Just a few years ago, to get a commercial to a TV station, I would have to make copies on tape and deliver the tapes to the stations. Some wanted *cough* a DVD. Thankfully, with progression of technology, all can now accept a digital file uploaded to their servers primarily via FTP. Before the commercial would be approved by the client, they would have to preview and approve the video. Depending on their operating system and their email restrictions, I’d have to send a multitude of preview file .mp4, .wmv or whatever we found that their computer could play–and get to them.
Even with digital file delivery, there are headaches involved!
Typically for a given client, I need to send the commercials to five or so TV stations. Each representative of course needs to know when the spot was uploaded, the file name, etc. If we are on a time crunch to get on air for the next day, they want to know when it is being uploaded, how much longer, etc. So, I would have to be physically sitting in front of the computer monitoring each FTP upload. I didn’t like this because sometimes I would need to go out and film something for another client or something.
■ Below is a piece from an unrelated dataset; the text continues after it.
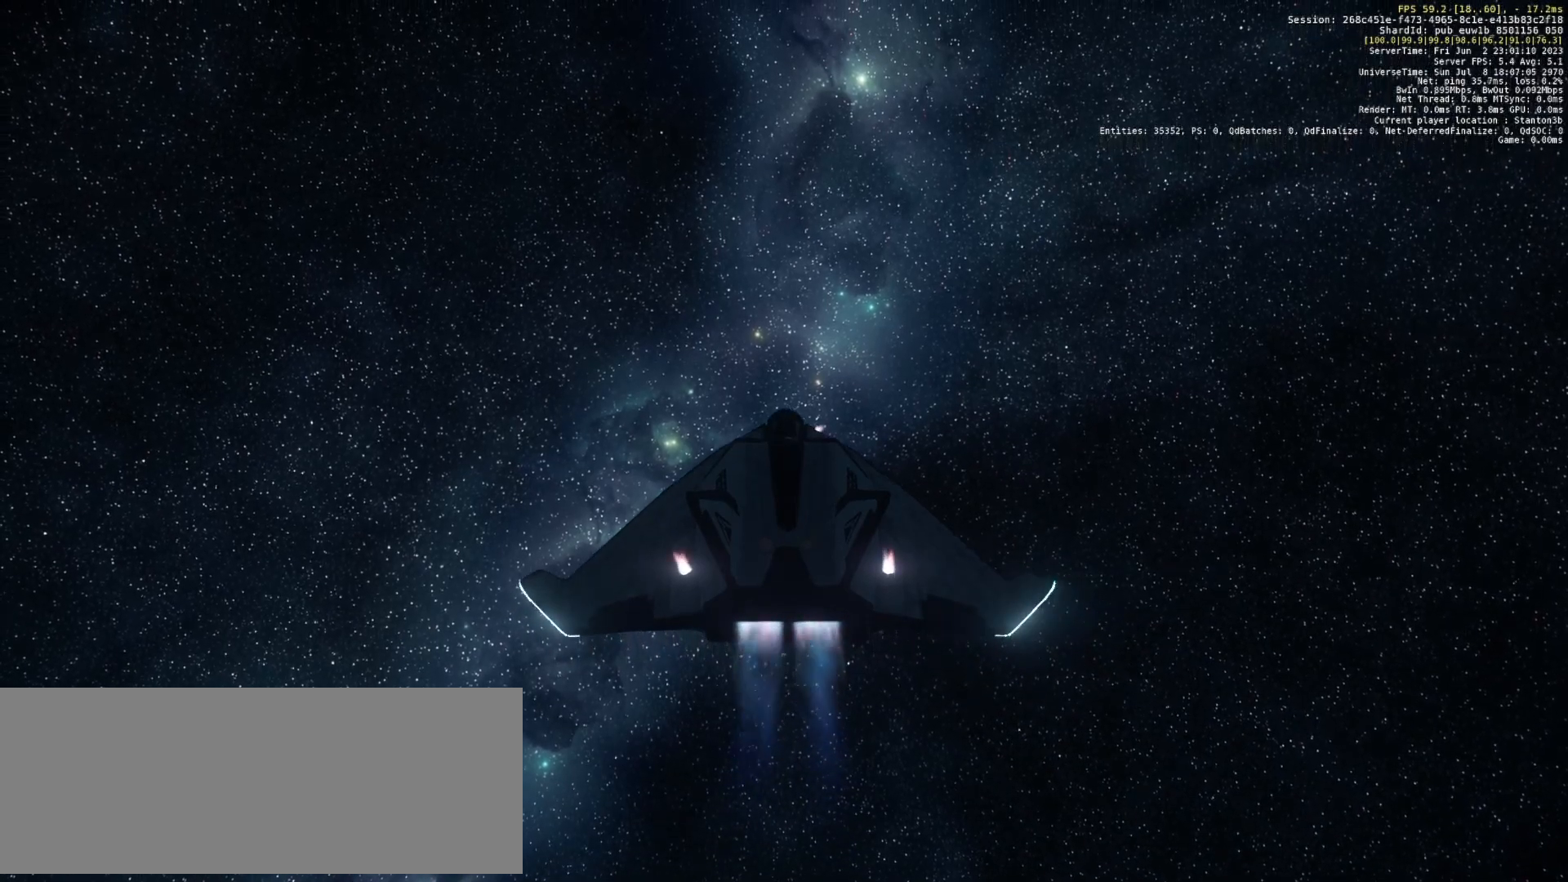
{"keys": ["z"], "events": []}
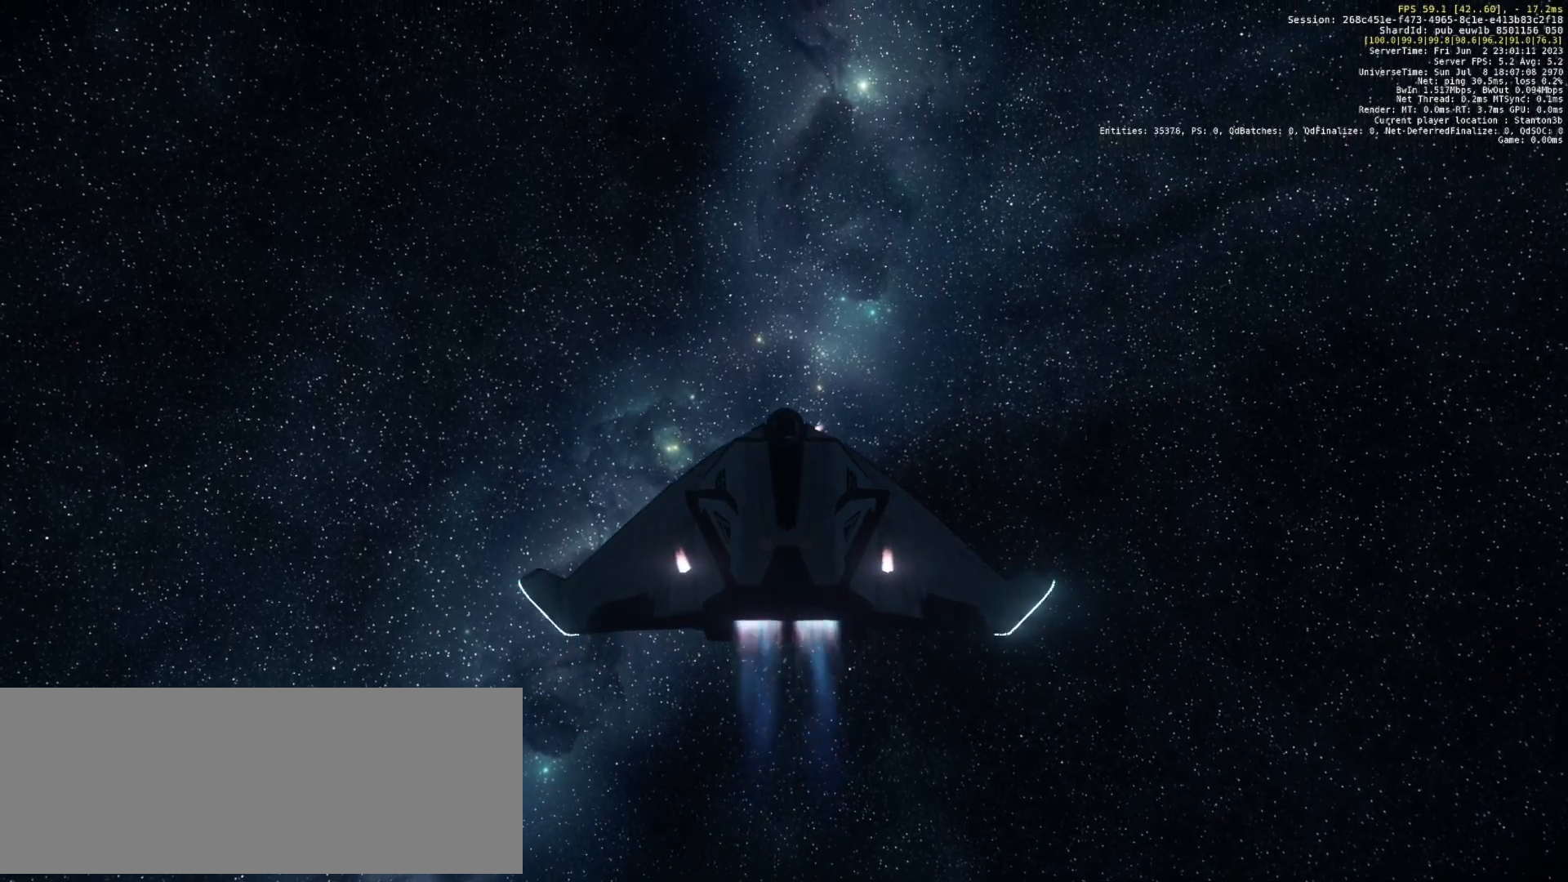
{"keys": ["z"], "events": []}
Let’s not forget about trying to email the preview files to the clients as I already mentioned! For some that couldn’t even receive a video attachment due to their IT department’s security policies, I would have to either upload it to vimeo or youtube, unlist it and let them view that way. Yeah, that works, but when getting into multiple versions and such, it just gets too cluttered and too many places to do things. Oh yeah, some clients couldn’t even access vimeo or youtube due to IT restrictions.
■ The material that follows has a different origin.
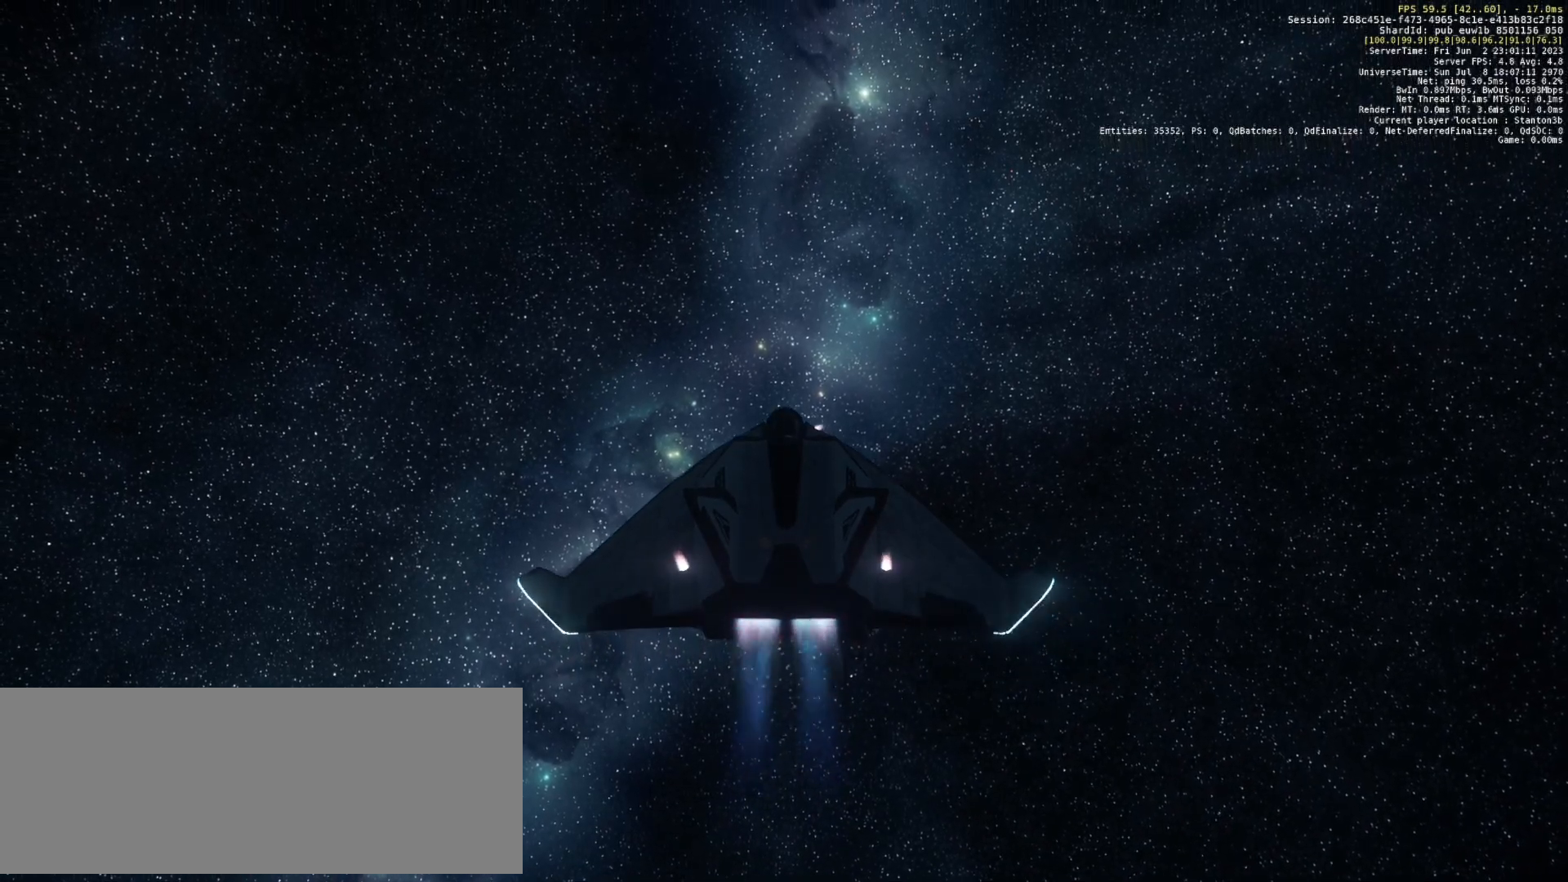
{"keys": ["z"], "events": []}
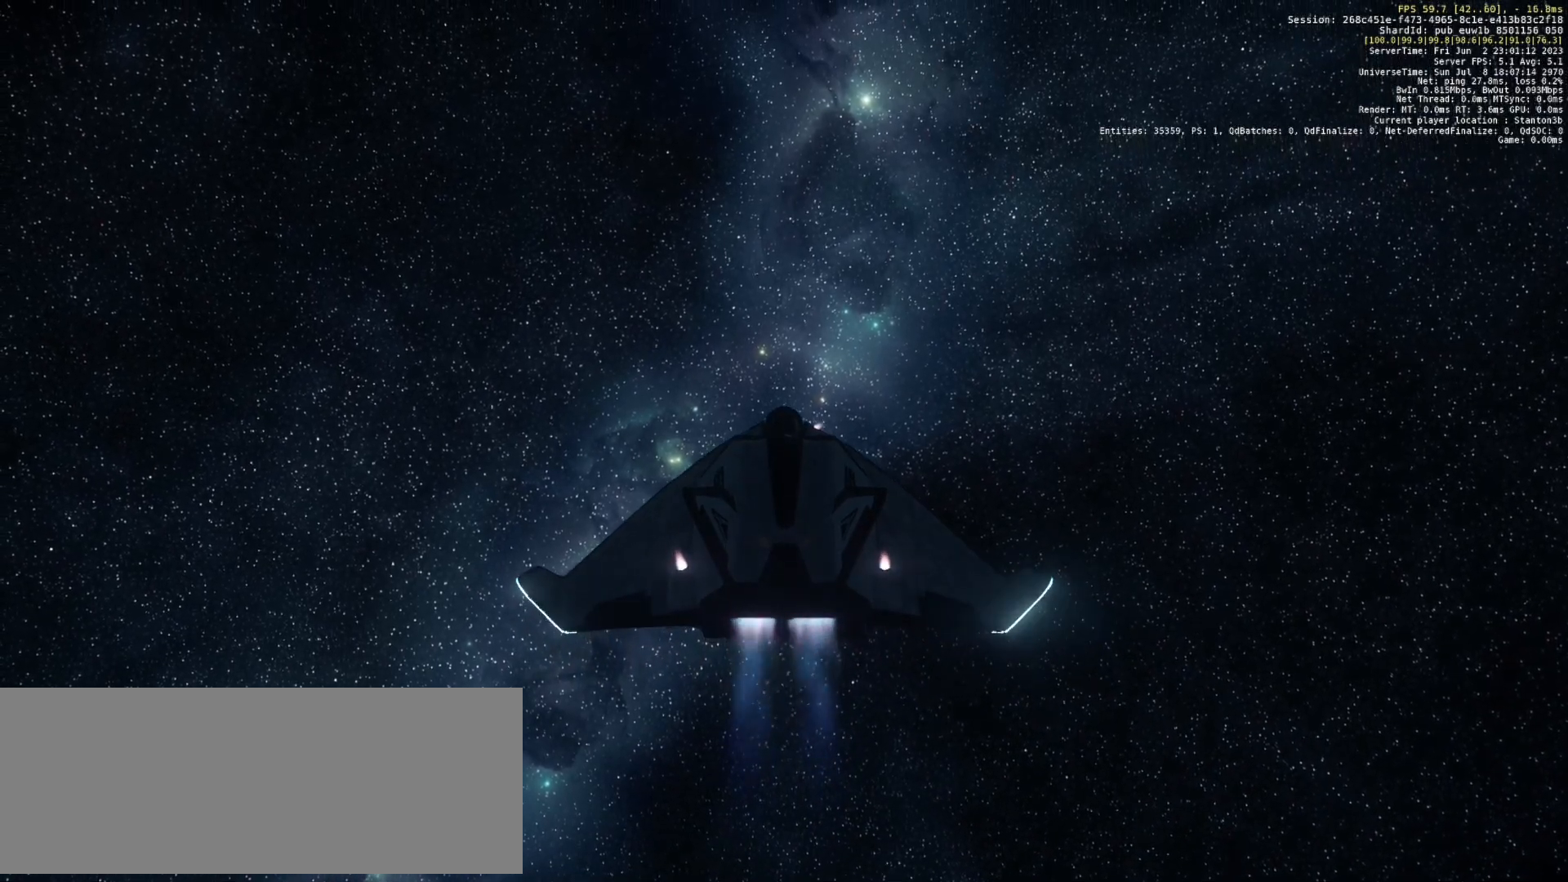
{"keys": ["z"], "events": []}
So how to share video files with all of these people?
I explored several options for sharing files. Some were online services such as Dropbox, and others were self-hosted solutions that I could run on a server in my office such as OwnCloud, Pydio, Projectsend, and more. The online services had great user interfaces and seemed good, but those very large files I’d sometimes have to deal with were excruciating waiting to upload and download. I needed something to eliminate the time for transfers from the cloud. The self hosted methods eliminated that. If I was waiting on a 4 GB file from someone, they could just upload to my network and I could copy to an edit station within seconds instead of an hour or more. The problem I ended up finding was sending the final videos to the TV stations and networks. I was able to share those files to the station reps, but they didn’t have time to download them… the policies for most of the stations was for someone to upload to their FTP servers. Ugh.
I got tired of limitations, so I built my own file server.
Being proficient with technology and having built some websites in the past, I figured that I could take the time I spent on testing all the different paid and open source solutions and build my own system.